### DOCUMENT SEGMENT
- Source control for healthcare workers is indicated when your community transmission level is HIGH. This used to be laid out as low, moderate, substantial, high but now the guidance refers to high or not high. When your community transmission level is HIGH source control is recommended in all areas of the health care facilities where patients and residents can be encountered. A facility could choose to allow healthcare workers not to wear source control when in well-defined areas that they are not going to have contact with patients or residents.
- If facilities are in low to substantial community transmission, facilities could choose to not require universal source control; however, there are some bullet points where it still would be recommended. When removing the requirement for source control, homes should wait for a two week period at low to substantial levels that way you are not going back and forth with source control requirements.
- There are now differences in terminology between source control and PPE. When CDC says source control, they mean wearing a well fitted mask. When they say PPE CDC mean that you should be using i personal protective equipment for the care of or when in contact with an individual who is on some type of transmission-based precautions. As you go through the guidance note those slight changes.
- Eye protection: this is a slight change where CDC guidance used to say eye protection should be worn during all high-risk patient care and resident encounters. This is now a consideration.
- Screening: Per US CDC there's no longer any language that talks about active screening; however, facilities are encouraged if this is something that is helpful based on what's going on in your facility, for instance an outbreak etc. or at any point in time you could choose to continue to implement screening.
- Screening of staff, visitors etc. is no longer a requirement for facilities. It is now a recommendation; however, homes should have a process established to make sure that everyone entering the facility including visitors is aware of recommended actions to take to prevent transmission or if they had any of the following three criteria of COVID:
- Positive viral test
- Symptoms or
- Close contact with someone with suspected or confirmed infection
- CDC is encouraging the use of signage to communicate this information in your lobbies and doorways.
- The US CDC no longer states that a facility has to have a unit in waiting for confirmed COVID residents; however, guidance does state that you should have the ability to put one in place should you need it.

### WHAT THIS EXERCISE ASKS
(a) Answer these questions using the COVID guidance notes:
(i) What does CDC mean by "source control"?
(ii) How long should homes wait at low to substantial transmission levels before removing the source control requirement?
(iii) What does CDC encourage facilities to use in lobbies and doorways to communicate information?
(b) Duplicate the COVID guidance notes word for word, covering everything from "- Screening of" down to "lobbies and doorways.".
(c) Go on with the COVID guidance notes, picking up after their last sentence.

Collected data
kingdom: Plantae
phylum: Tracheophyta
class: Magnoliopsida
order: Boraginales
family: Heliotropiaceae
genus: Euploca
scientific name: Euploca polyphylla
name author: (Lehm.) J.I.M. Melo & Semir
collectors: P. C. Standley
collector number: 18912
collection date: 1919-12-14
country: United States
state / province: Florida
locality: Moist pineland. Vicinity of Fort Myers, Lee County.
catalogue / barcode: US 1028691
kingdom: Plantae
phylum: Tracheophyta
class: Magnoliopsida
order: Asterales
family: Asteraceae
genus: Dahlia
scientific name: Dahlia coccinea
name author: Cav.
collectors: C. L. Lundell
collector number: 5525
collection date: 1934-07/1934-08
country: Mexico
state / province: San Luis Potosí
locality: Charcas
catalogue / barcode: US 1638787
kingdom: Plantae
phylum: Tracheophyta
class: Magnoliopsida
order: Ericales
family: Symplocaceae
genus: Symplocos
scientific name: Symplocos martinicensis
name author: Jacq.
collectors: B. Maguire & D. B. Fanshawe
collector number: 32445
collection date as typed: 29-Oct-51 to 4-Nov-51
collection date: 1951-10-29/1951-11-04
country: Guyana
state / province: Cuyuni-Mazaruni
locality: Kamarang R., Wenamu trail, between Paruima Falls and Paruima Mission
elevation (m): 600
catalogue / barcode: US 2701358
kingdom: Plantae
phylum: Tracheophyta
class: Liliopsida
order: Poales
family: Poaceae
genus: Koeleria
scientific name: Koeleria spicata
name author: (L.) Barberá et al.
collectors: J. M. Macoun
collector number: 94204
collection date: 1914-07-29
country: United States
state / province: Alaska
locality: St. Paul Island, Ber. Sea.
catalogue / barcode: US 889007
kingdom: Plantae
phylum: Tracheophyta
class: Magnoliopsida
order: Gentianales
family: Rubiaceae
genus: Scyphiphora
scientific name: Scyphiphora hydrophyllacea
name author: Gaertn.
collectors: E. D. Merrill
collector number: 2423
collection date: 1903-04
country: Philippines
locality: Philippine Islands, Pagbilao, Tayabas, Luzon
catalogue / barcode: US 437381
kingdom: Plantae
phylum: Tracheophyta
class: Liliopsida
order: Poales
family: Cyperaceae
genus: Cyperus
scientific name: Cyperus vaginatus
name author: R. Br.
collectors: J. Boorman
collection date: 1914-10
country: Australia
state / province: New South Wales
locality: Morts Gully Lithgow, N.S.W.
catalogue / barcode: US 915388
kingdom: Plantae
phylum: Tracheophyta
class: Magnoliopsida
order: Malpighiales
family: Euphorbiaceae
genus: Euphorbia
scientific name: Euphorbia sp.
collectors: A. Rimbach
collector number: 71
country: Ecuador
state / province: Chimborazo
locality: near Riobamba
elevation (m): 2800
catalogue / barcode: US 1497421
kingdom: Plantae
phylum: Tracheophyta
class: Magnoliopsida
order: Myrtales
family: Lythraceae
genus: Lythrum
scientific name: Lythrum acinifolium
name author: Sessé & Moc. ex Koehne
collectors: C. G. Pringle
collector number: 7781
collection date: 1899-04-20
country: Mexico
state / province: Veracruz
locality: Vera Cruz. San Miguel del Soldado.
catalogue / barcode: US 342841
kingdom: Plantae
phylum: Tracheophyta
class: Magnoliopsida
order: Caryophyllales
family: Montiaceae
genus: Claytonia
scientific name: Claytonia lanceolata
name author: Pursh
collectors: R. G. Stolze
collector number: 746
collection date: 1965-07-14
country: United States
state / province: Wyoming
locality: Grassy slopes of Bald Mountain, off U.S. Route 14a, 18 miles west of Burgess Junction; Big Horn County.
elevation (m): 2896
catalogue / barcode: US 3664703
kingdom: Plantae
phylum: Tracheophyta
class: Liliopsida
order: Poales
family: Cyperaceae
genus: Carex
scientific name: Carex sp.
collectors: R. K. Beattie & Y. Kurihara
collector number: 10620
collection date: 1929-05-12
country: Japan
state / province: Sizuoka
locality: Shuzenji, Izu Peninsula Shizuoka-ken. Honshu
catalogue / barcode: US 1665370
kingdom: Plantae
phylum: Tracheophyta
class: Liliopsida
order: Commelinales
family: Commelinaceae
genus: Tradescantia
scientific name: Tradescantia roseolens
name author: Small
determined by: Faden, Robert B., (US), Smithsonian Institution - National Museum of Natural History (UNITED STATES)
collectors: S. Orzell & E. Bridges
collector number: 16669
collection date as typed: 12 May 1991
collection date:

### RESULTS OF THE EXERCISE
(a)
(i) Wearing a well fitted mask.
(ii) A two week period.
(iii) Signage.

(b)
- Screening of staff, visitors etc. is no longer a requirement for facilities. It is now a recommendation; however, homes should have a process established to make sure that everyone entering the facility including visitors is aware of recommended actions to take to prevent transmission or if they had any of the following three criteria of COVID:
- Positive viral test
- Symptoms or
- Close contact with someone with suspected or confirmed infection
- CDC is encouraging the use of signage to communicate this information in your lobbies and doorways.

(c)
- According to licensing, this means you're not required to have a dedicated reserve area, but you are required to have a plan. So what surveyor are going to be looking at is what is your facilities' plan whether it's part of your emergency plan, or your infection control plan for establishing a dedicated area to cohort or isolate individuals should an outbreak occur.
- Testing: you are no longer required to test all staff who are not up to date on vaccinations but you would still have to have a process for those who are not vaccinated such as exempted staff.
- During a recertification survey of nursing homes, licensing would do an audit of compliance with the federal healthcare worker vaccination rule. So facilities will still be audited during the recertification survey for vaccination status and any unvaccinated worker would require the home to show licensing your plan and your process consistent with 42 CFR regulation that requires facilities ensure staff who are not yet fully vaccinated or left pending. Go to appendix Aa of QSO 22-07 which has this language and suggestions for reassigning staff that have not completed their primary vaccination series.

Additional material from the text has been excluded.